Я так и не узнал, где Анюта прячется в этой странной постройке. Внутренняя дверь вела вовсе не в ее комнату, а через длинный извилистый коридор прямо на кухню. В углу этой кухни, бессмысленный, словно парковая скульптура, стоял намертво отключенный от всего и вся унитаз, по стенке коридора тянулись зигзаги разобранной лестницы, которая когда-то вела неизвестно куда, скорее всего, прямо на небеса, полы были застелены кафельной плиткой, употребляемой и Московии для облицовки стен. Чем-то это напоминало забавные гравюры, где, двигаясь взглядом по внутренней лестнице, оказываешься ползущим по фасаду снаружи, не было, правда, немецкой опрятности, присущей этим картинкам. Внутренние стены в этом доме были грубо покрашены какой-то странной сине-зеленой краской, поверх которой (претензия на дизайн) местами нанесены были мелкие квадратики лилового и розового цвета. Вначале я думал, что весь дом принадлежит Ивану Даниловичу, но несколько раз, идя по коридору, я натыкался на посторонних, по-домашнему одетых людей, которые, буркнув мне "здрассь", тут же исчезали за поворотом, где не было никаких дверей. На ночь мне стелили в той комнате, где мы обедали, Иван Данилович укладывался за перегородкой на странном лежбище, напоминавшем вокзальный деревянный диван, и до утра услаждал мой слух разнообразным храпом, на который был большой мастак. Если не брать в расчет этот родственный храп да еще склонность к политическим диспутам, человек он был вполне положительный, неглупый, достаточно для провинциального учителя истории начитанный, в городе Лихове подходящего собеседника ему было трудно найти, и что самое главное – он точно так же, как Гарик, не желал замечать моего уродства, иногда у меня возникало подозрение, что Иван Данилович слаб зрением и просто не видит, что с ним за одним столом бражничает урод.
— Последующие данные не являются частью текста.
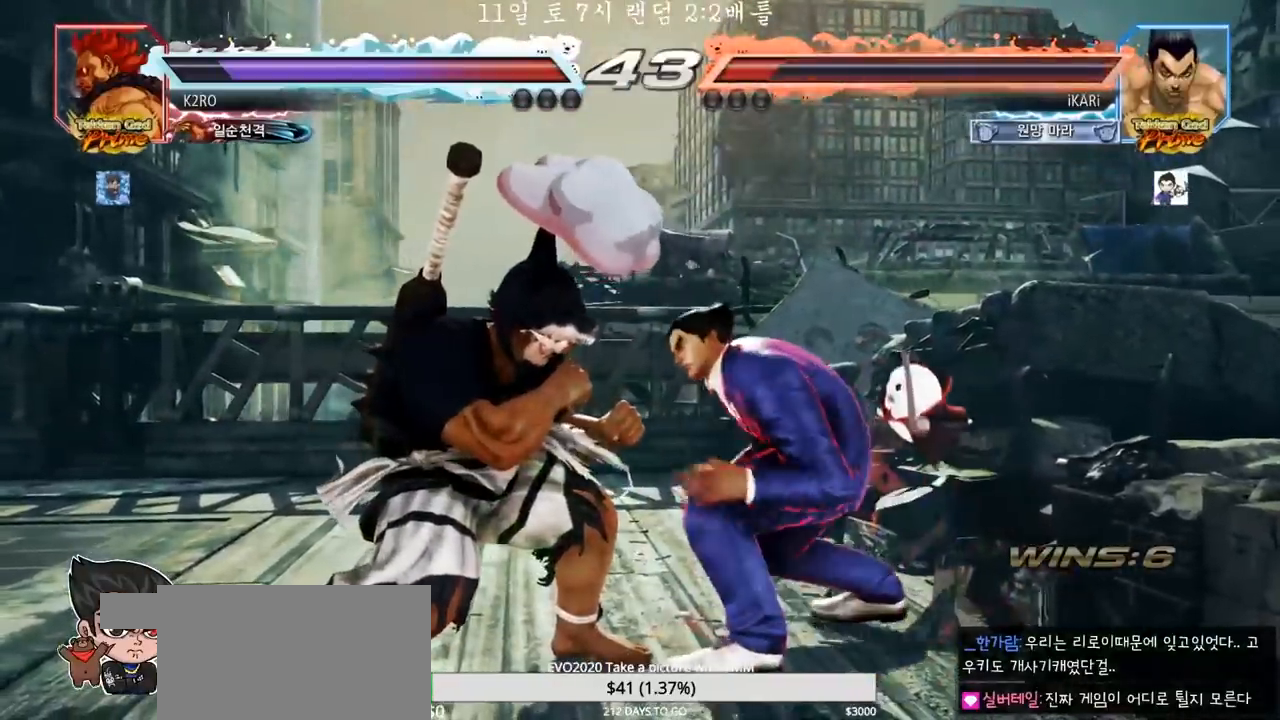
{"buttons": [], "left_stick": "right"}
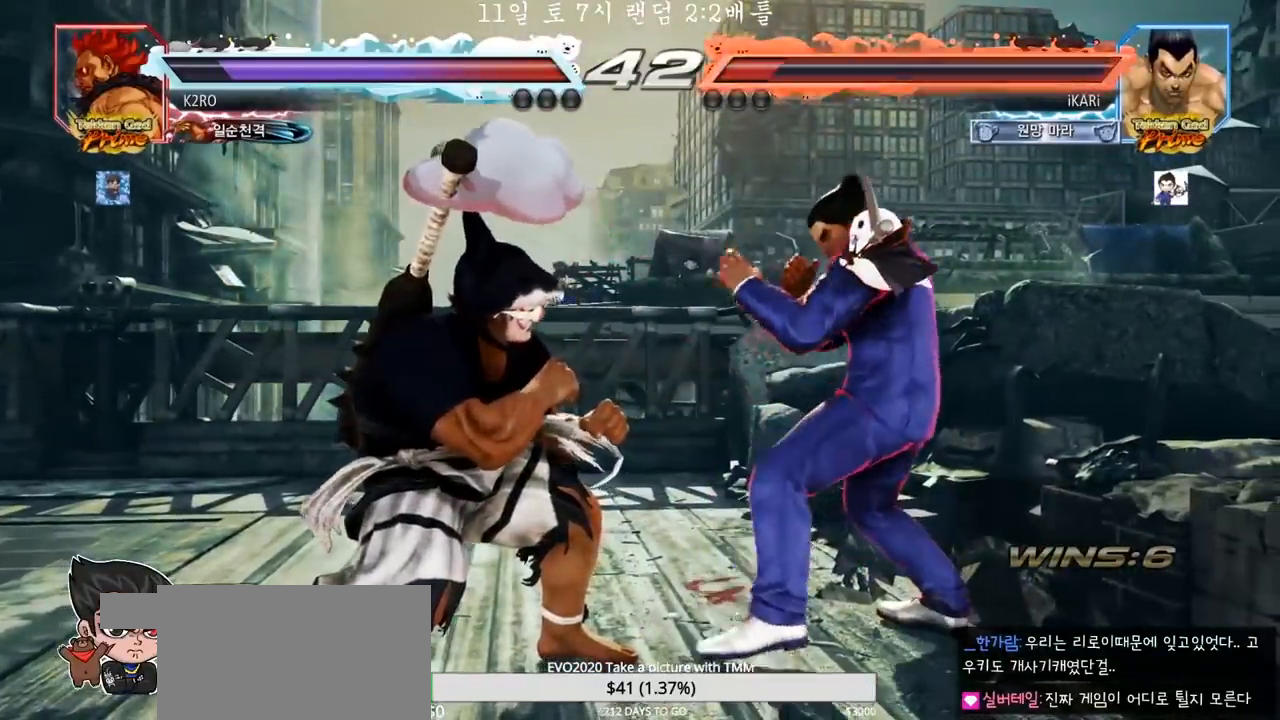
{"buttons": [], "left_stick": "down", "events": [[350, "left_stick", "down"], [417, "left_stick", "center"], [500, "left_stick", "down"]]}
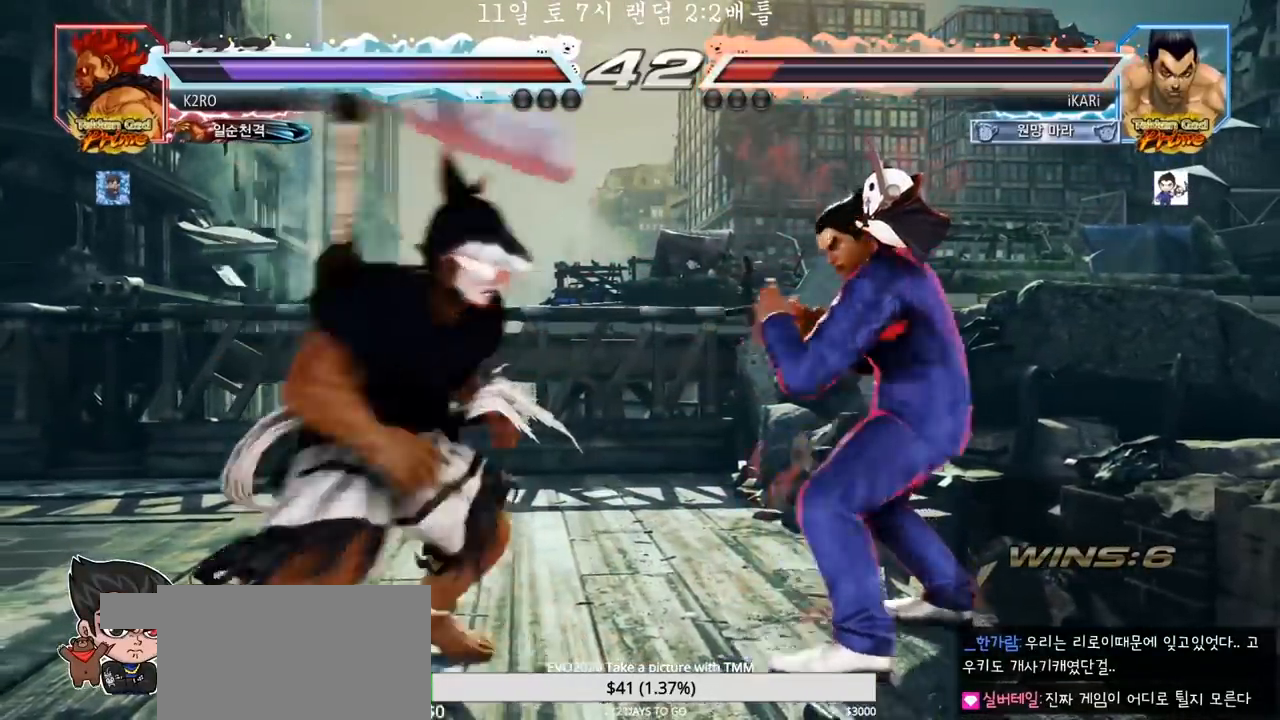
{"buttons": [], "left_stick": "center", "events": [[267, "left_stick", "center"]]}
Свои рыболовные снасти я держал в сарае за домом, сарай, как и яблоневый сад (всего восемь стволов, говорил дядя Ваня), принадлежал старику, там он занимался производством домашнего вина. Ключ от этого предприятия находился в укромном месте, под крыльцом, и тайна этого места была мне доверена. Кроме хозяев и меня, об этой тайне знал, как я понимаю, весь город, и даже за время моего пребывания в Лихове был случай, когда неизвестные лица в середине ночи совершили налет на дяди-Ванин сарай.
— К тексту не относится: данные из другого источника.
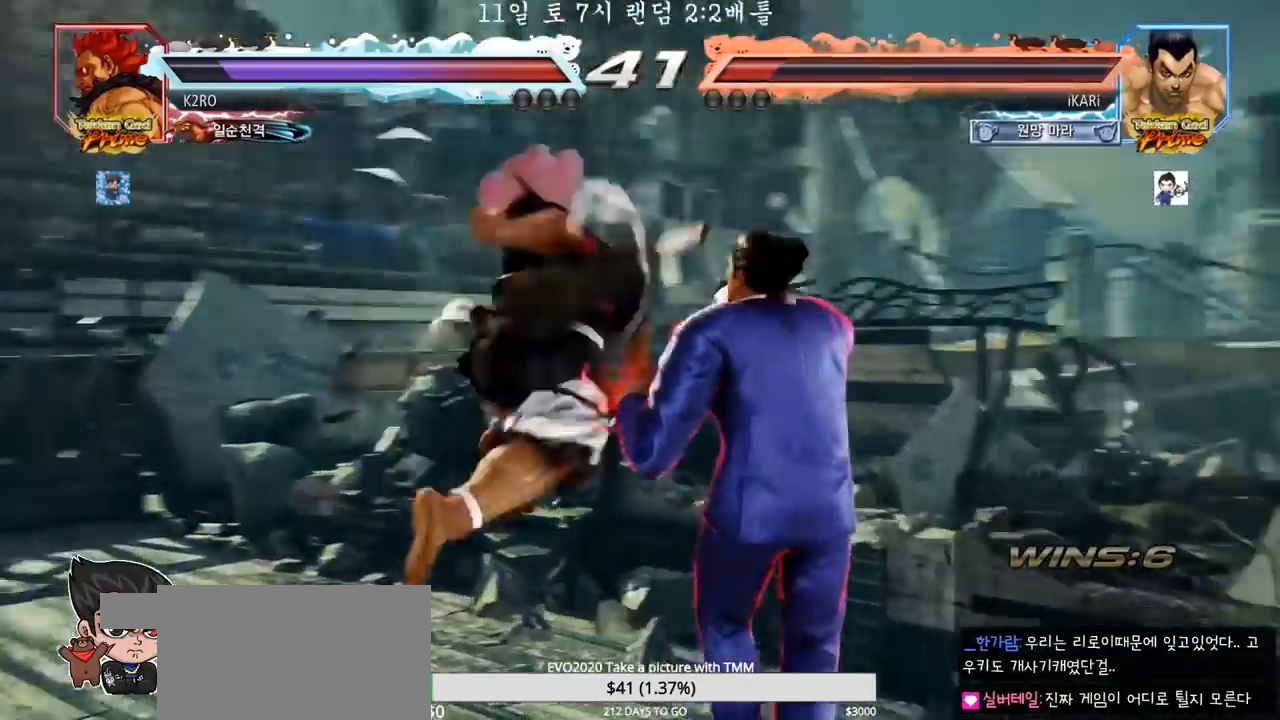
{"buttons": ["TRIANGLE"], "left_stick": "right", "events": [[100, "left_stick", "right"], [133, "SQUARE", "down"], [183, "SQUARE", "up"], [200, "TRIANGLE", "down"], [250, "TRIANGLE", "up"], [283, "TRIANGLE", "down"], [333, "TRIANGLE", "up"], [383, "TRIANGLE", "down"], [433, "TRIANGLE", "up"], [500, "TRIANGLE", "down"]]}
И вот на четвертый день я пошел попытать рыбацкого счастья на вечерней зорьке, однако с озера меня прогнал сильный дождь. Пока я шел домой, стемнело, в саду у дяди Вани лишь блестела мокрая тропинка, да в глубине, освещенная тусклым фонарем, виднелась ребристая стена сарая. Вся в брызгах шелестела яблоневая листва, смутно белели старые корявые стволы, время от времени то здесь, то там в темноте сада тяжело падали с веток яблоки. Каждое стукалось дважды: сперва деревянно – о толстый попавшийся на пути сук, потом мягко, с сочным всплеском, о раскисшую землю. Сквозь влажную полутьму, как толстый плетеный провод, продергивался шум позднего поезда, длинный провод, словно увешанный пустыми деревянными прищепками. Все булькало и клокотало, как в темно-зеленой, прикрытой сырыми тряпками бутыли с самодельным вином. Шаря впереди себя руками и отодвигая низко висевшие крупнолистые мокрые ветки, я подошел к колоде, заменявшей ступеньку крыльца, и тут обнаружил, что висячий замок расстегнут и, следовательно, нашаривать под колодой ключ нет необходимости. Почему-то мысль о ночных налетчиках не пришла мне в голову, я сразу понял, что сейчас увижу Анюту. Приоткрыл дверь – в лицо мне пахнуло смешанным запахом гнилых яблок и сырых телогреек. Свет наружной лампочки падал на круглый стол, покрытый полиэтиленовой пленкой, на столе и на топчане были грудами навалены яблоки-паданцы. У стола стояла странная потусторонняя фигура, не человек, а душа человеческая в длинной темной мужской рубахе навыпуск и в пузырящихся на коленях тренировочных штанах, в ней не было ничего ни девичьего, ни женского, ни мужского, и странно маленькой, серебряной показалась мне голова. Сказавши "добрый вечер", я стал пристраивать в углу свои снасти, они не помещались, там стояло какое-то ведро.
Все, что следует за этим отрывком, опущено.